The other major provision of the new law, which took effect immediately, is designed to reduce the amount students can borrow in NJCLASS loans in two ways:

  • Mandating that HESAA deduct the maximum amount of federal direct subsidized loans available to the student when establishing the maximum annual loan amount for a student borrower. Federal subsidized loans have better terms for students with financial need; for instance, the U.S. Department of Education pays the interest on these loans while a student is still in school at least part time, during the first six months after leaving school, and during any deferment period.

  • Requiring the authority to deduct the maximum amount of federal direct unsubsidized loans available when establishing the maximum NJCLASS loan amount if the interest rate for the federal loan is lower than the state loan rate, thus encouraging borrowers to take the loan with the lower rate.

"College loan debt should not follow you throughout your adult life,” said Assemblyman Daniel Benson (D-Mercer), another primary sponsor of the measure. “Responsible reform and targeted measures to educate incoming college students on managing loan debt is necessary to helping students make informed choices. It’s time to end this cycle of loading students up with debt that too often takes a lifetime to pay back.”

Total loans

NJCLASS issued more than 10,000 loans totaling nearly $163 million in the 2016 fiscal year — an average of $15,863 per student borrower, according to HESAA’s most recent annual report. The authority’s last audit showed HESAA had almost $1.9 billion in outstanding loans, including a small amount from a discontinued federal family-loan program, held by New Jerseyans in college and out-of-state students taking classes at New Jersey schools as of June 30, 2016. While the program is administered by a state authority, the money lent comes from private bonds. Students can borrow an amount up to the total for tuition, room, board, fees, books, and other related costs, minus any other financial aid they receive.

This is one of a number of bills lawmakers introduced seeking to rein in HESAA and college costs in general. Four others have been signed into law, while several others remain pending.

On Monday, Christie conditionally vetoed a separate measure (S-2214) aimed at improving the transparency of college costs.
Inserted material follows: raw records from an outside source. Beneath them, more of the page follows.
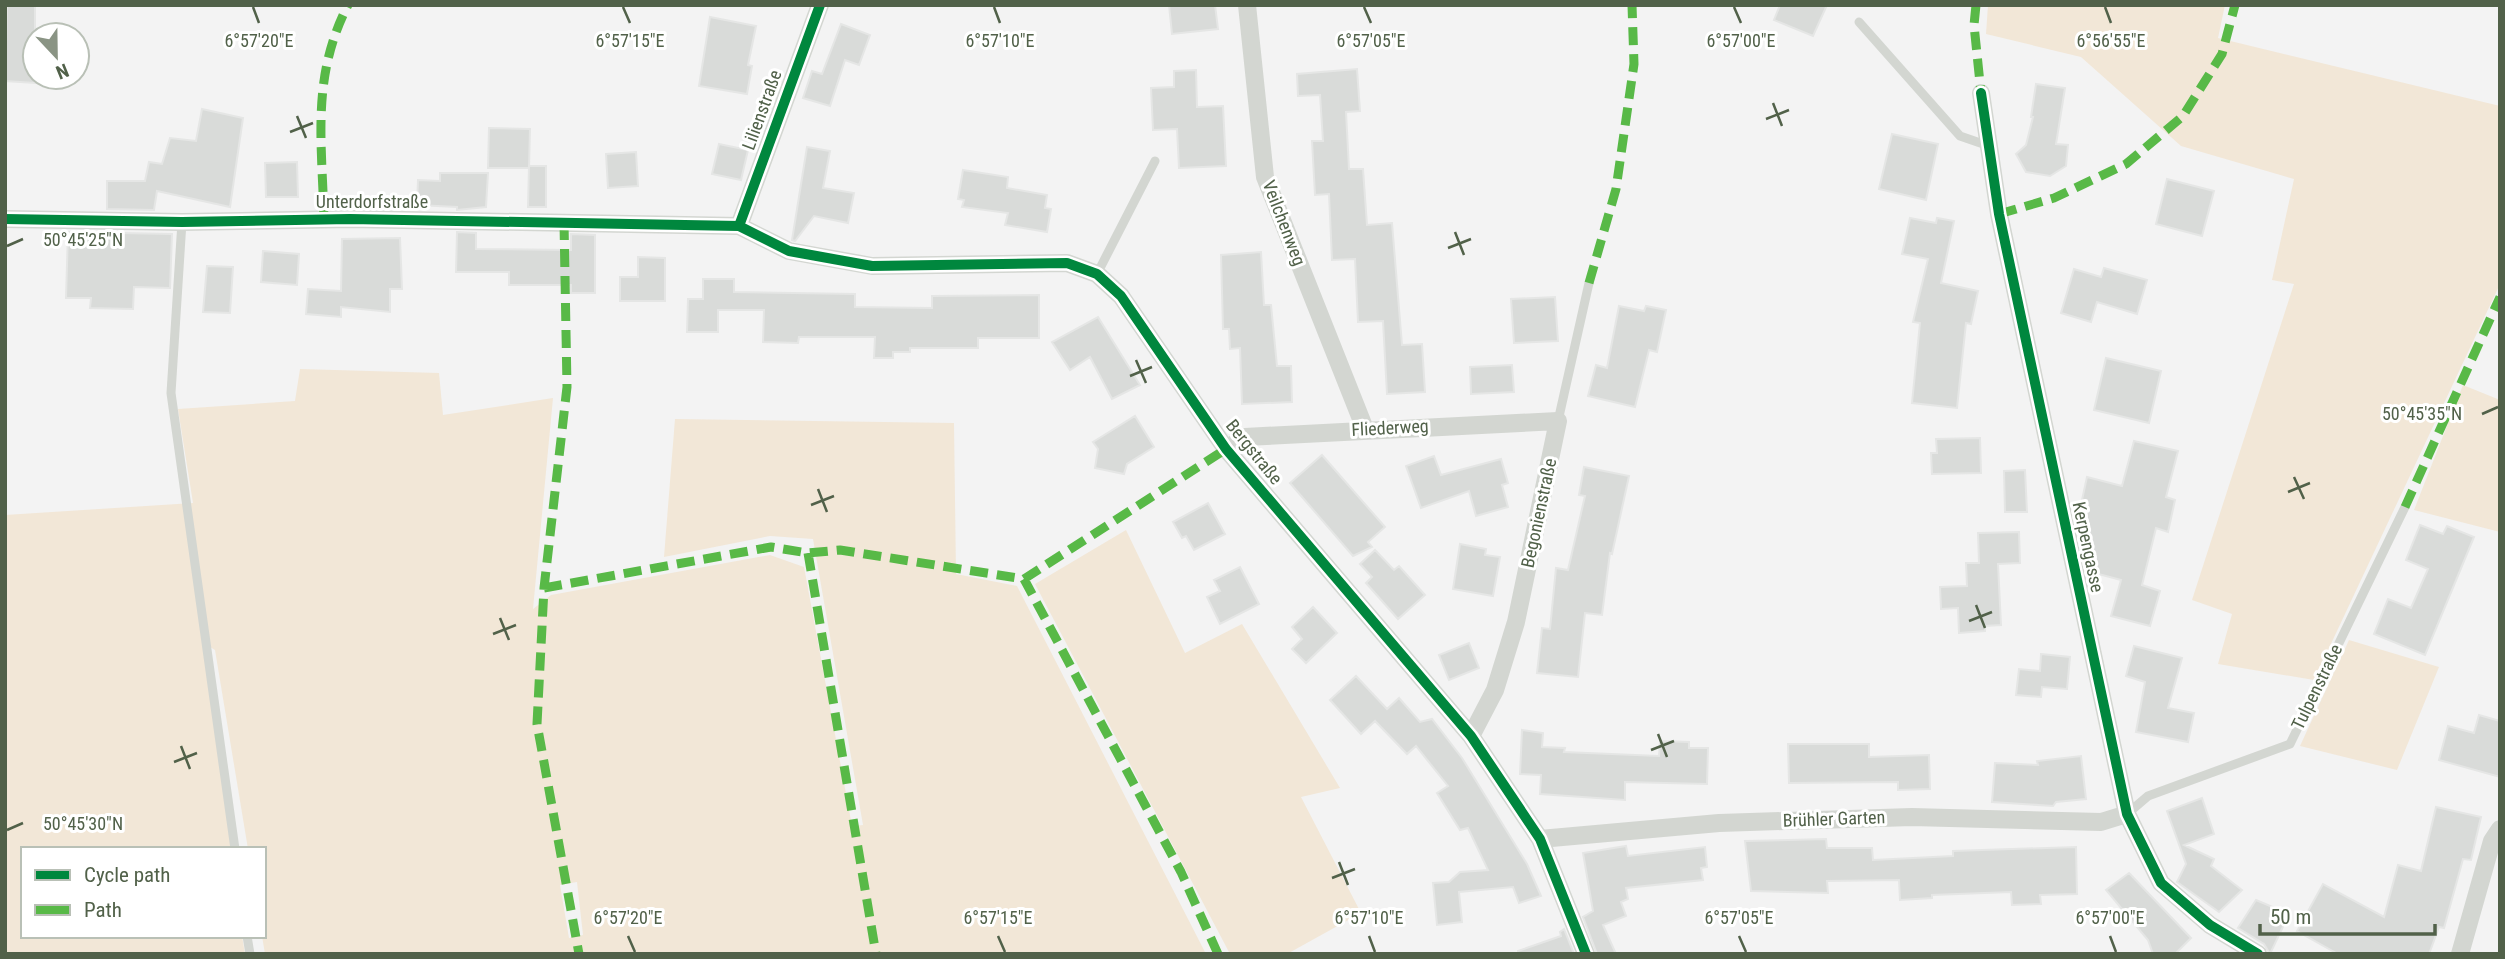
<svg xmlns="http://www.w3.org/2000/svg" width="2505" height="959" viewBox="0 0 2505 959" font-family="'Roboto Condensed',sans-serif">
  <rect width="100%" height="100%" fill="#f3f3f3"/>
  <!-- green -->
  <path fill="#f2e7d7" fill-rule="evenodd" d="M1988,5H2225L2218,38L2500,106V284L2314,680L2218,664L2232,614L2192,600L2294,284L2272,280L2294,179L2181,146L2081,57L1986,34Z
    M300,369L439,373L443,415L553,398L533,609L551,595L770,555L804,567L852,826L863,825L813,539L770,536L664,557L675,419L954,423L956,574L1017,586L1206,954H265L262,936L264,849H248L215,650L205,644L231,849H23V936H242L245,954H5V515L193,503L178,409L295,401ZM577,882L583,935L569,938L560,885Z
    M2463,385L2500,400V532L2414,510Z
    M1126,530L1185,653L1242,624L1340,788L1301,797L1361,913L1287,954H1230L1035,584Z
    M2349,640L2439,667L2397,770L2300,746Z"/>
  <!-- building -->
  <path fill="#d9dbd9" stroke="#e5e6e5" stroke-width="2" d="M7,5H35V83L5,81Z
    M1169,5H1215L1218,29L1172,34Z
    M1780,5H1827L1813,36L1774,20Z
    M710,17L756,26L748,65L752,66L747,94L699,86Z
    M841,24L870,35L859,65L845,60L830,106L803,98L812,71L822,74Z
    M1357,69L1360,111L1346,112L1349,169H1363L1367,225L1392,223L1402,345L1422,344L1425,392L1387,394L1383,321L1358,322L1355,259L1332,260L1329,194L1315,195L1312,141H1323L1320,95L1298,96L1297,74Z
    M1196,70L1197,107L1223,106L1226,166L1179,168L1177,129L1153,130L1151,88L1174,87V71Z
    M2036,84L2065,88L2056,144L2068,145L2066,166L2050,176L2026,172L2016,154L2026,145L2033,117H2031Z
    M202,109L243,118L230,207L157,191L154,210L107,209V181H145L149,162L162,164L170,138L196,141Z
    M489,128L530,129L529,168H488Z
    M1892,134L1938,144L1926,200L1879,189Z
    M719,144L748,150L741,180L712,174Z
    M807,147L830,151L823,188L854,193L848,223L814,216L795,241L792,240Z
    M636,152L638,186L608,188L606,154Z
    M297,162L298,197H266L265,163Z
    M529,166H546V207H528Z
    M963,170L1008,177L1007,188L1047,195L1045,208L1051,209L1047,232L1005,225L1008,213L962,207L964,200L958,199Z
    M440,173H488L486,207L457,210V207L417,205L418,180L440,181Z
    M2167,179L2214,191L2202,236L2156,224Z
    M1910,218L1936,223L1937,218L1954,221L1941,283L1978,291L1971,324L1966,323L1957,408L1912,403L1920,323L1913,322L1928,259L1902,254Z
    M68,232L172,234L170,288L134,287L133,309L90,308L91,298H66Z
    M457,232L476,233V249L571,250V234L595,235V293H571V285H509V272H456Z
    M400,238L402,289H390V312L341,307V317L306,314L308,289L341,291L342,239Z
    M263,251L299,254L297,285L261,282Z
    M1261,252L1264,305H1271L1277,366H1291L1292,402L1242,404L1240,348L1230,349L1229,329H1223L1221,255Z
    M638,257L665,258V301H620V277H638Z
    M207,266L233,267L230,313L203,312Z
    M2104,268L2147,280L2137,314L2097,302L2091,322L2061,313L2074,269L2101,277Z
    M703,279H734V292L855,294V307L932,308V296L1039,295V338H978V348H910V352H893V358H874L875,337H799L798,343L763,342L764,310H718V332H687L688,299H703Z
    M1555,297L1558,341L1514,343L1511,299Z
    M1619,306L1644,311L1646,306L1666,310L1657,352L1649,350L1635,407L1588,396L1596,365L1607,368Z
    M1098,317L1140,385L1112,399L1090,357L1070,370L1052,342Z
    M2106,358L2161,371L2149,423L2094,410Z
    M1512,365L1514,392L1471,394L1470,367Z
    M1135,416L1154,447L1127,464L1124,474L1095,468L1098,449L1093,442Z
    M1980,438L1981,473L1932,474L1931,453H1937L1936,439Z
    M2134,441L2178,451L2166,497L2175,500L2168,532L2156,528L2142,585L2160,591L2150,626L2111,616L2121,580L2087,571L2077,523L2087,477L2122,486Z
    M1322,455L1385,527L1368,542L1372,547L1353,556L1290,483Z
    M1434,456L1441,475L1501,459L1508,483L1502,485L1508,507L1476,516L1469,491L1421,508L1406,466Z
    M1584,467L1629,476L1612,554L1610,553L1602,615L1585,613L1578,677L1537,673L1542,628L1550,629L1556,568L1568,570L1585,496L1579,495Z
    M2025,470L2027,512H2005L2004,471Z
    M1208,503L1225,534L1194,550L1186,536L1182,538L1173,522Z
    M2420,525L2443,534L2447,526L2474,537L2425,655L2374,634L2388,599L2411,608L2428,569L2406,560Z
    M2019,532L2020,563L1998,564L2001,625L1985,626V631L1959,633L1958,608L1941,609L1940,587L1967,586L1966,563H1979L1978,533Z
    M1460,544L1486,549L1485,555L1500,557L1493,596L1453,589Z
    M1375,550L1394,570L1399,566L1425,595L1398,619L1366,583L1372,577L1360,564Z
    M1240,567L1259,604L1220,624L1207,597L1220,591L1214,580Z
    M1313,607L1337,633L1306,663L1292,649L1302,639L1292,627Z
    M1469,643L1479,668L1449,680L1439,655Z
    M2134,646L2182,658L2168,708L2194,713L2188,742L2136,732L2145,682L2126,676Z
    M2041,654L2070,657L2067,689L2042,687L2041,697L2016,695L2019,669L2040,671Z
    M1356,676L1387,709L1399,698L1420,722L1432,719L1462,758L1527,864L1541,896L1519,903L1513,887L1459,892L1462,922L1437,925L1433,883L1449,882L1460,872L1488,870L1468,828L1460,830L1437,793L1448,786L1416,746L1407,754L1375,721L1361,734L1330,700Z
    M2479,715L2500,721V777L2439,760L2448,726L2474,733Z
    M1522,730L1543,733L1542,747L1565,748L1564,752L1659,756L1660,741L1689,742V748H1708L1707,784L1625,782V800L1540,794L1541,775L1520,774Z
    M1788,744H1869V757L1929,755L1930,789L1898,790V782L1789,783Z
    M2081,756L2086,799L2056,802L2053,806L1992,802L1995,763L2038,765L2037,761Z
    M2202,798L2214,834L2184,845L2214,859L2211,866L2242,890L2219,912L2177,882L2186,864L2167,811Z
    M2436,807L2481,817L2471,860L2463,859L2444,928L2439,927L2429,954H2338L2297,931L2323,884L2384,917L2398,865L2421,871Z
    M1826,839L1827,848H1872L1873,860L1953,856V851L2076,847L2077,894L2040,895L2041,904L2012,905L2011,892L1932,895V898L1900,900L1899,880L1827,881L1828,893L1751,891L1745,841Z
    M1626,846L1628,856L1705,847L1707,867L1701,868L1703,880L1626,888L1628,899L1621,902L1626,916L1603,925L1616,954H1597L1583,917L1593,911L1583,853Z
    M2129,873L2191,938L2175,954H2153L2148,940L2106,890Z
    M2256,900L2289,914L2270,954L2264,944L2238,928Z
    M1564,929L1574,954H1518V951L1561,936L1560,932Z"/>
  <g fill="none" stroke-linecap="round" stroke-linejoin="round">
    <!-- service -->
    <path stroke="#d3d6d1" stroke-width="9" d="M1859,22L1960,136L1989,146
      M182,222L171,393L235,849
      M1097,274L1155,161
      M1558,421L1589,283
      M2127,814L2148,796L2290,744L2405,507
      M247,936L250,954"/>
    <!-- minor -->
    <path stroke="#d3d6d1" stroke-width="18" d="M1247,5L1265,177L1365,429
      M1981,93L1999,214L2127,814L2161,883L2210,925L2258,954
      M5,219L182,222L350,219L739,226L789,251L872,266L1067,263L1097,274L1121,296L1226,449L1471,736L1540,839L1586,954
      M739,226L820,5
      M1226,449L1245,437L1558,421L1516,622L1495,690L1471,736
      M1540,839L1719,823L1912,817L2101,822L2127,814
      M2460,954L2492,841L2500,829"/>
    <!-- quiet -->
    <path stroke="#58b947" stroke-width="9" stroke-dasharray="18 9" stroke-linecap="butt" d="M1976,5L1974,25L1981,93
      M1999,214L2054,198L2126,164L2183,116L2222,54L2235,5
      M324,219C322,141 311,77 348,5
      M564,222L567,387L544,588L537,724L579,954
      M1589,283L1616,189L1634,64L1632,5
      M2405,507L2500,297
      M808,553L876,954
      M1024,579L1226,449
      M544,588L771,547L808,553L840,550L1024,579L1181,872L1218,954"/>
    <defs>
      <path id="cycleway" d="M1981,93L1999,214L2127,814L2161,883L2210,925L2258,954
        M5,219L182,222L350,219L739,226L789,251L872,266L1067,263L1097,274L1121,296L1226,449L1471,736L1540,839L1586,954
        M739,226L820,5"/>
    </defs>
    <!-- cycleway casing -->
    <use href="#cycleway" stroke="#fff" stroke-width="15"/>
    <!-- cycleway -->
    <use href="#cycleway" stroke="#00873e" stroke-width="10"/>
  </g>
  <!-- ticks -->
  <path fill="none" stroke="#516149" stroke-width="2.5" d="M253,7L259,23M623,7L630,23M994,7L1000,23M1364,7L1371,23M1734,7L1741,23M2105,7L2111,23M1773,103L1782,126M297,116L306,138M1766,119L1789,110M290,132L313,123M1455,232L1464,255M7,246L23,239M1448,248L1471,239M1136,360L1146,383M1130,376L1152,367M2482,414L2498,407M2294,477L2304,499M818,489L827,512M2288,492L2310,483M811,505L834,496M1976,605L1985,628M500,618L509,640M1969,621L1992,612M493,634L516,625M1658,734L1667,757M181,746L190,769M1651,750L1674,741M174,762L197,753M7,830L23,823M1339,862L1348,885M1332,878L1355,869M628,936L635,952M998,936L1005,952M1369,936L1375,952M1739,936L1746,952M2110,936L2116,952"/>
  <g text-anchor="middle" stroke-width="6" stroke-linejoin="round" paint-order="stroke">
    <!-- street labels -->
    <g font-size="18" fill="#516149" stroke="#fff">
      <text transform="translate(762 110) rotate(-70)" y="6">Lilienstraße</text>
      <text x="372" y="208">Unterdorfstraße</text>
      <text transform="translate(1284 223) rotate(69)" y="6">Veilchenweg</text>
      <text transform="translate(1390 428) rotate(-3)" y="6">Fliederweg</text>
      <text transform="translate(1254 452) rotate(51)" y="6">Bergstraße</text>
      <text transform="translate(1539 513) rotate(-78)" y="6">Begonienstraße</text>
      <text transform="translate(2088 547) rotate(78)" y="6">Kerpengasse</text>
      <text transform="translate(2317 687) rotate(-64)" y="6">Tulpenstraße</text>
      <text transform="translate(1834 819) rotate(-2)" y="6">Brühler Garten</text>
    </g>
  </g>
  <g font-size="18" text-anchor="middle" fill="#516149" stroke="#fff" stroke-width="6" stroke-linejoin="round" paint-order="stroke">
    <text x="259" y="47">6°57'20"E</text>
    <text x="630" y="47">6°57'15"E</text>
    <text x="1000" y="47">6°57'10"E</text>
    <text x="1371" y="47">6°57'05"E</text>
    <text x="1741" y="47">6°57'00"E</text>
    <text x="2111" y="47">6°56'55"E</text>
    <text x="83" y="246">50°45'25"N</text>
    <text x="2422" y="420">50°45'35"N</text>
    <text x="83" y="830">50°45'30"N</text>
    <text x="628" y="924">6°57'20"E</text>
    <text x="998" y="924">6°57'15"E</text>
    <text x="1369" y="924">6°57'10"E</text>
    <text x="1739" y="924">6°57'05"E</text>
    <text x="2110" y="924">6°57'00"E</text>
  </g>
  <!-- border -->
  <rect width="2505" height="959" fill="none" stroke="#516149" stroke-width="14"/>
  <!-- legend -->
  <rect x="21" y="847" width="245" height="91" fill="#ffffff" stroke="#b9c0b6" stroke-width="2"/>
  <rect x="35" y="870" width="35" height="10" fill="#00873e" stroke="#b9c0b6" stroke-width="2"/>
  <text x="84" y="882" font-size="21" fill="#516149">Cycle path</text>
  <rect x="35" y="905" width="35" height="10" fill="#58b947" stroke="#b9c0b6" stroke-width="2"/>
  <text x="84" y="917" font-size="21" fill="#516149">Path</text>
  <!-- north arrow -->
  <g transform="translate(56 56) rotate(158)"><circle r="33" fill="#ffffff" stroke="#b9c0b6" stroke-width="2"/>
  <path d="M0-5L12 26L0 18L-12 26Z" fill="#8a9484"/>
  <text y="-10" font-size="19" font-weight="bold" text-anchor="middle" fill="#516149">N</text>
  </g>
  <!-- scale -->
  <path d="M2260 924v10h175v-10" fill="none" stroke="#516149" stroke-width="3.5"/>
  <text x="2270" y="924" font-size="21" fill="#516149" stroke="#ffffff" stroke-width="5" paint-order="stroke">50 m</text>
</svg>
Reacting to a report by the New Jersey State Comptroller’s office that found at least three state colleges were relying heavily on mandatory fees, the bill would require state colleges to develop policies and a system of internal controls over the development and management of mandatory student fees, justify fee adjustments, and detail how all fees are spent. It would also mandate that the state secretary of higher education create a “shopping sheet” similar to a voluntary report of college costs and aid created by the U.S. Department of Education. The state sheet, which New Jersey colleges would be required to give prospective students along with their financial aid offers, would include information about the cost and debt that the student could expect to incur, as well as the institution’s graduation rate, student retention rate, and student loan default rate.

In his conditional veto message, Christie sought only to revise that section of the bill pertaining to the shopping sheet. He said he supports it, but wants to give state schools that have already adopted the federal disclosure the “flexibility” to choose which sheet to provide to students.

“Requiring New Jersey schools to use a State-specific version of the shopping sheet may cause confusion for students looking to compare New Jersey institutes of higher education against schools outside the State,” Christie wrote. Letting colleges decide which sheet to use “will provide our colleges and universities the flexibility needed to provide valuable information to prospective students, while remaining competitive with institutions from other states.”

Two of the bill’s main sponsors, Sen. Shirley Turner (D-Mercer) and Assemblywoman Pamela Lampitt (D-Camden), did not respond to requests about the conditional veto so it is unclear whether they will accept Christie’s recommended language change. It’s possible that they will, though, given the change is a relatively minor one and affects only one line of text in the four-page bill.